- [Instructions to follow]:
In the passage on ultrasonic fuel atomization below, turn the paragraph beginning "The prior art liquid fuel combustion devices" into a short list that keeps its main facts.

- [Selected text]:
◆ ◆ ◆

The piezoelectric or magnetostrictive ultrasonic transducers are widely used for converting the electrical oscillation into mechanical oscillations so that the ultrasonic waves may be used for various purposes such as cleaning, welding, atomizing
of liquid and so on.  In some ultrasonic generators, in order to amplify the mechanical oscillations of the ultrasonic transducer, a horn is attached thereto so that the mechanical oscillations with a higher amplitude produced at the free end of the horn
may be used for atomizing liquid fuel or welding.


The prior art liquid fuel combustion devices incorporating the ultrasonic generator with a horn for atomizing the liquid fuel present the following problems: Firstly, in order to ensure the efficient operation of the ultrasonic transducer having
a high quality factor Q, the transducer must be driven at the natural frequency thereof or at a frequency substantially equal thereto, but the natural frequency is dependent upon the shape and dimensions of the transducer and changes with the temperature
variation.  Therefore the oscillator for driving the ultrasonic transducer must oscillate at a frequency equal to the natural frequency of the transducer or at a frequency substantially equal thereto.  Secondly, when the ultrasonic generator is used for
atomizing the liquid, the amplitude of mechanical oscillations of the transducer must be such that the liquid may be atomized into particles having substantially the same particle size.  If the amplitude is increased excessively, cavitation occurs,
resulting in the larger particle sizes.  On the other hand, when the amplitude is small, the atomization of the liquid cannot be satisfactorily attained.  Thirdly, at the initial stage of the atomization, the driving current supplied to the transducer
must be higher than in the steady state because a relatively large amount of the liquid on the atomizing surface at the start of the atomization cannot be satisfactorily atomized unless the amplitude of mechanical oscillations of the atomizing surface is
considerably greater than that in the steady state.  This phenomenon shall be referred to as the "hysteresis phenomenon" in this specification.  This hysteresis phenomenon inevitably occurs in the liquid fuel combustion devices in which the liquid fuel
is atomized into very small particle sizes in order to improve the combustion efficiency.

◆ ◆ ◆

- [Recorded information]:

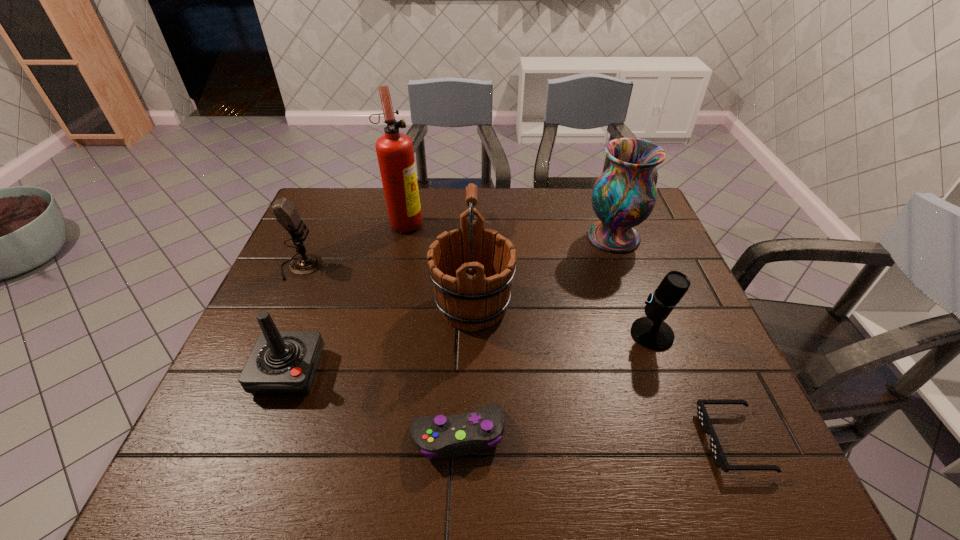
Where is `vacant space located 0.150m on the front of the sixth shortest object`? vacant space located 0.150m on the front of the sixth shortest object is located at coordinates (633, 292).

◆ ◆ ◆

- [Problem solution]:
Problems of prior art liquid fuel combustion devices that use an ultrasonic generator with a horn to atomize fuel:
- **Drive frequency:** A high-Q transducer works efficiently only at or near its natural frequency. That frequency depends on the transducer's shape and dimensions and changes with temperature, so the oscillator must match it.
- **Amplitude control:** The oscillation amplitude must atomize the liquid into particles of roughly equal size. Too large an amplitude causes cavitation and larger particles. Too small an amplitude atomizes the liquid poorly.
- **Hysteresis phenomenon:** At the start of atomization, the driving current must exceed the steady-state level. The large amount of liquid then on the atomizing surface needs a much greater amplitude to be atomized. This is unavoidable in devices that atomize fuel into very small particles to improve combustion efficiency.